3.  **Verification Process:**
    -   The function will first call `find_ambiguity_candidates` to get the list of potential issues.
    -   It will then instantiate the `AmbiguityDetectingParser` from Phase I.
    -   For each `Candidate`, it will invoke a specialized method on the parser, such as `parser.check_ambiguity_for_rule(&candidate.rule_name, &candidate.witness_string)`.
    -   This method will run the parsing logic on the `witness_string`, starting from the specified rule.
    -   If the parser's modified `parse_alternatives` function reports an ambiguity (i.e., returns multiple valid parse trees for the witness string), an `AmbiguityReport` is generated and added to the final results.

## 4. Expected Outcomes & Success Criteria

-   **Primary Deliverable:** A function that takes a grammar and returns a list of confirmed static ambiguities, including the rule, the input string that demonstrates the ambiguity, and the resulting parse trees.
-   **Success Criteria:** The system will be considered successful if it can correctly identify simple, prefix-based ambiguities in test grammars, such as:
    -   `A: "x" | "x" .`
    -   `A: "a" "b" | "a" "c" .`
-   This functionality will provide grammar authors with immediate, actionable feedback, allowing them to resolve ambiguities before deploying the grammar.

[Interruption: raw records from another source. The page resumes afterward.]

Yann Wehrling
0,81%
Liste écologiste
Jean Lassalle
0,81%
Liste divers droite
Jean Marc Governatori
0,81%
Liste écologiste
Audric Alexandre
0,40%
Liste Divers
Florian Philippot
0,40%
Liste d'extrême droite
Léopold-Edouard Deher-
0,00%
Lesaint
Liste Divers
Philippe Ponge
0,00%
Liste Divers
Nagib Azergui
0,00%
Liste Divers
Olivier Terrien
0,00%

## 5. Limitations & Future Work

-   **Scope:** This method is a heuristic and is not guaranteed to find all possible ambiguities in a context-free grammar, as that is an undecidable problem.
-   **Initial Limitation:** The first version of this experiment will only detect ambiguities arising from common prefixes of **terminal symbols** (strings and characters).

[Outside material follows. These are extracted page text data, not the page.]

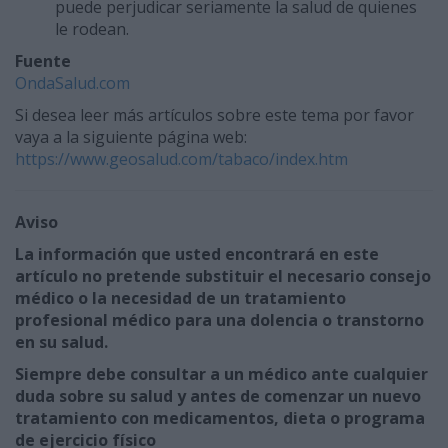
puede perjudicar seriamente la salud de quienes
le rodean.
Fuente
OndaSalud.com
Si desea leer más artículos sobre este tema por favor
vaya a la siguiente página web:
https://www.geosalud.com/tabaco/index.htm
Aviso
La información que usted encontrará en este
artículo no pretende substituir el necesario consejo
médico o la necesidad de un tratamiento
profesional médico para una dolencia o transtorno
en su salud.
Siempre debe consultar a un médico ante cualquier
duda sobre su salud y antes de comenzar un nuevo
tratamiento con medicamentos, dieta o programa
de ejercicio físico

-   **Future Enhancements:**
    1.  **Non-Terminal Prefixes:** Extend the candidate generation logic to handle cases where alternatives share a common non-terminal prefix (e.g., `A: B "x" | B "y" .`).
    2.  **Integration:** Integrate the ambiguity detection mechanism into the `IxmlParser::new()` constructor to automatically warn users of ambiguous grammars.
    3.  **More Complex Patterns:** Investigate algorithms for detecting other ambiguity patterns beyond common prefixes.